12. SPIELBERG BEFRIENDED THE KING AND QUEEN OF JORDAN DURING PRODUCTION. 

Much of Last Crusade was shot in Petra, Jordan, during the reign of King Hussein bin Talal and Queen Noor. The royal family was invited to the set to observe production, and in turn developed a rapport with Spielberg. The king actually loaned Paramount the four horses seen in the final sequence of Last Crusade, and the queen occasionally gave Spielberg a ride to shooting locations. 

13. THE LAST CRUSADE DID WONDERS FOR PETRA’S TOURIST DRAW. 

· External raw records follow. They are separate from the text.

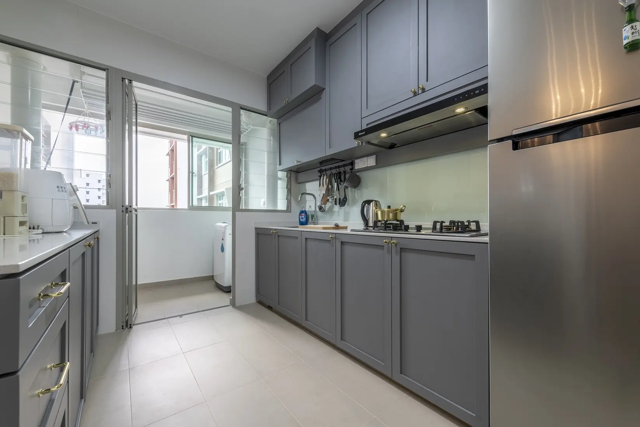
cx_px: 320
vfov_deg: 81.2
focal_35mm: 14
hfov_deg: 104.3
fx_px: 249
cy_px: 214
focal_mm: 14
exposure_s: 1/8
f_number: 11
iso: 80
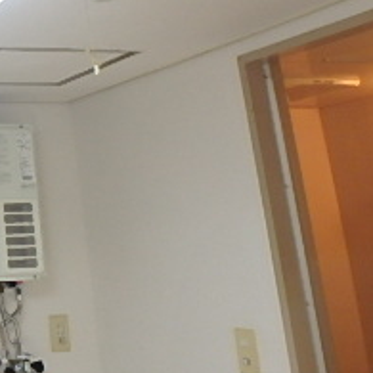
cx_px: -155
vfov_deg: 27.3
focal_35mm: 61
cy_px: 46
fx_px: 744
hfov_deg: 23.6
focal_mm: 3.7
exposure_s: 1/40
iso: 200
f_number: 3.5
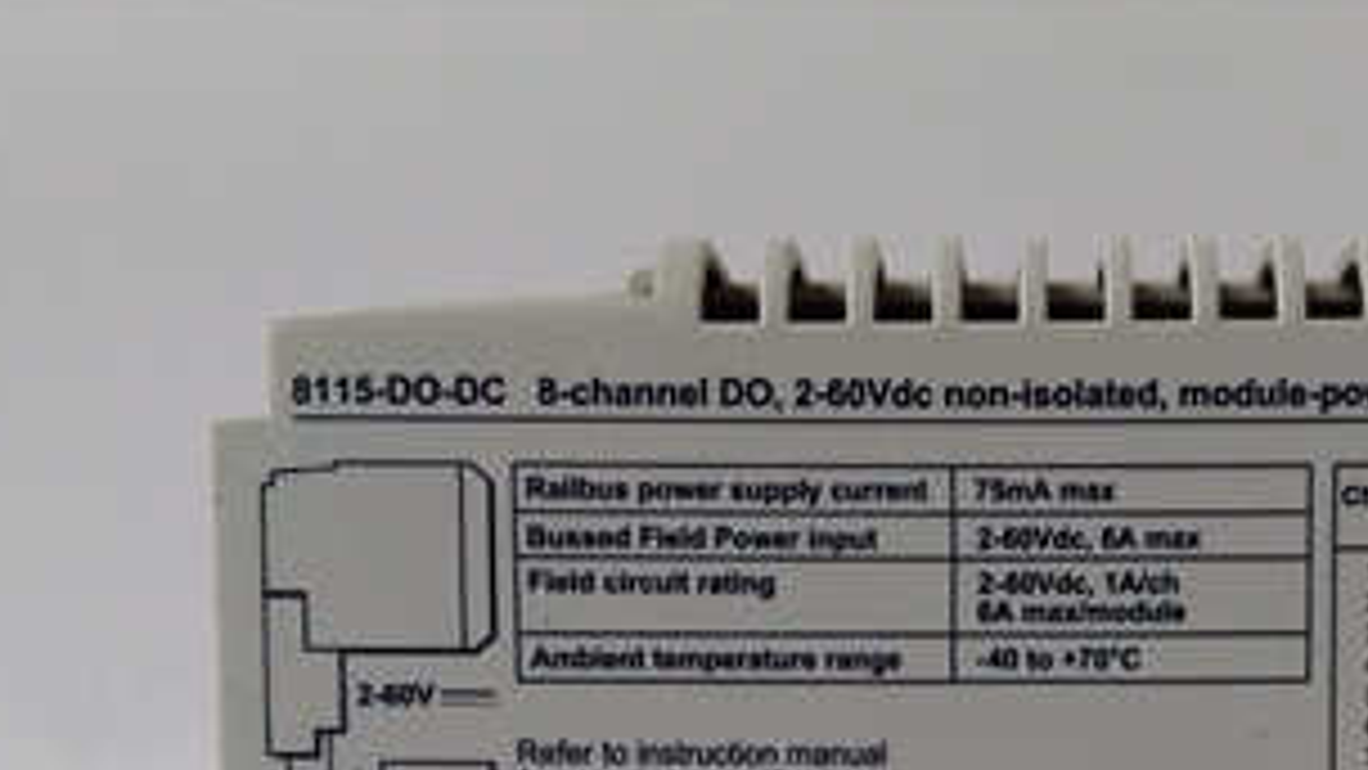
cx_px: 1035
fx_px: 2104
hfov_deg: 35.2
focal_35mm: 58
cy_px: 995
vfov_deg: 19.2
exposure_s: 1/33
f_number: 2
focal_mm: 3.79
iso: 341
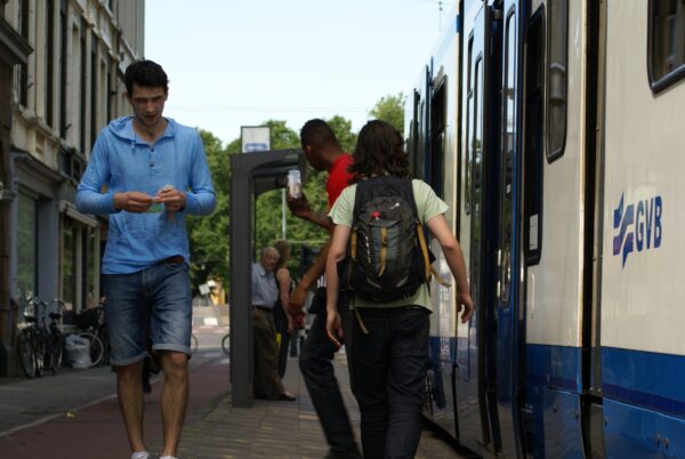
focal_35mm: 105
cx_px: 342
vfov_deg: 13.1
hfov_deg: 19.4
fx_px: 2001
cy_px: 230
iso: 100
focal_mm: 70
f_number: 6.3
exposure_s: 1/160
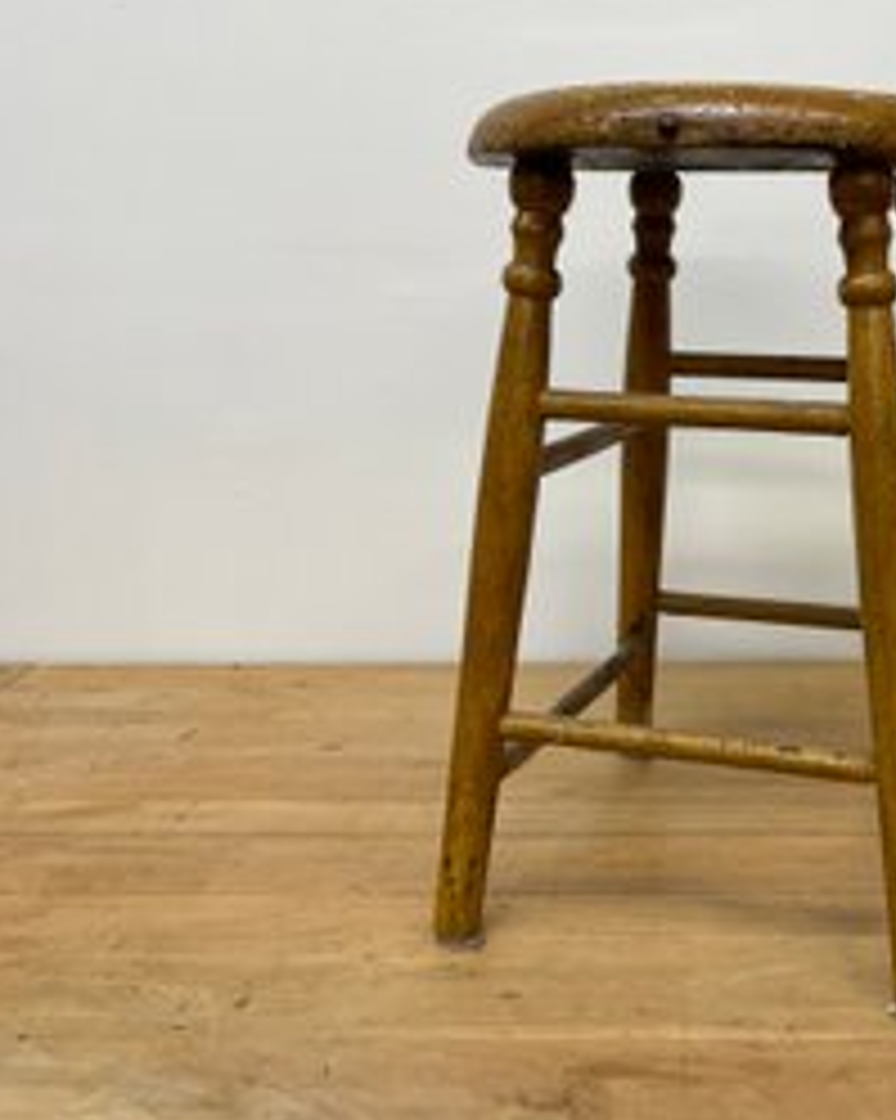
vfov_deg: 46.9
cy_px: 551
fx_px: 1294
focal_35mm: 39
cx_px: 754
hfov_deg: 36.5
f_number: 1.8
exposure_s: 1/60
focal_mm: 3
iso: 64
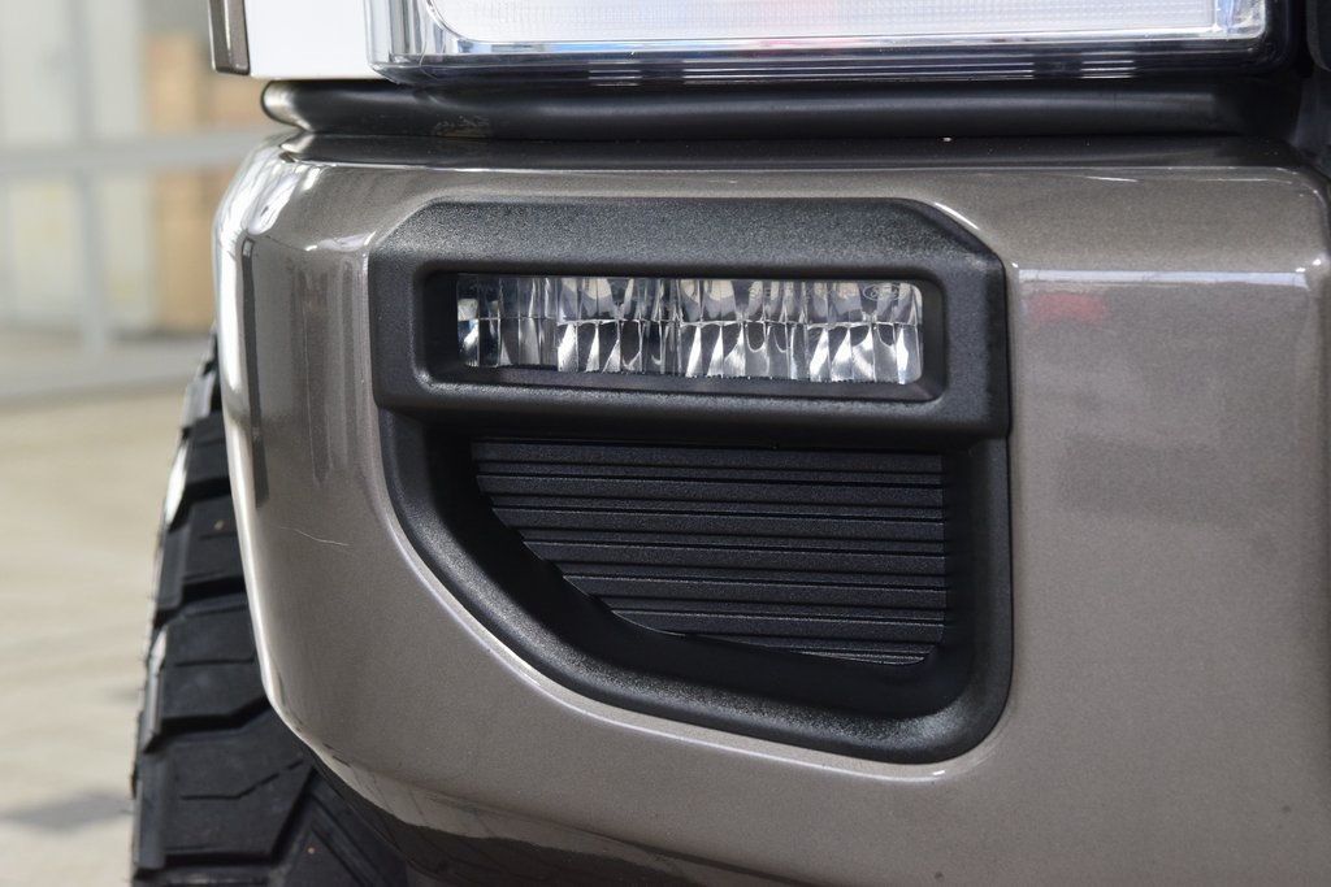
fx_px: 3882
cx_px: 666
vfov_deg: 13.0
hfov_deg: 19.5
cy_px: 444
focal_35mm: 105
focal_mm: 70
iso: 1400
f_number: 7.1
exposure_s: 1/30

After the release of the movie, international interest in Petra skyrocketed. Prior to the film, the city saw only a few thousand visitors every year. That number reached into the millions following Last Crusade’s release. 

14. HARRISON FORD ISN’T THE ONLY ACTOR TO APPEAR IN ALL THREE ORIGINAL INDY FILMS. 

The sequel brought back the familiar faces of Denholm Elliott and John Rhys-Davis, but it also welcomed a less recognizable returning player to the action: Pat Roach, who doubled as a Sherpa and a mechanic in Raiders of the Lost Ark, played a guard in Temple of Doom, and made his final Indy appearance as a Gestapo officer in Last Crusade. Other than Ford, Roach is the only actor to appear in all three movies. He passed away in 2004 before shooting on Indiana Jones and the Kingdom of the Crystal Skull had begun. 

15. THE FILM’S OPENING NEARLY BROKE A RECORD.


Indiana Jones and the Last Crusade grossed $5.6 million on the Wednesday it opened, the second-largest box office draw ever for a midweek opening before Memorial Day. The only thing that topped it was the 1984 opening of Return of the Jedi, which pulled in $6.2 million. The film went on to gross over $197 million against a production budget of $48 million.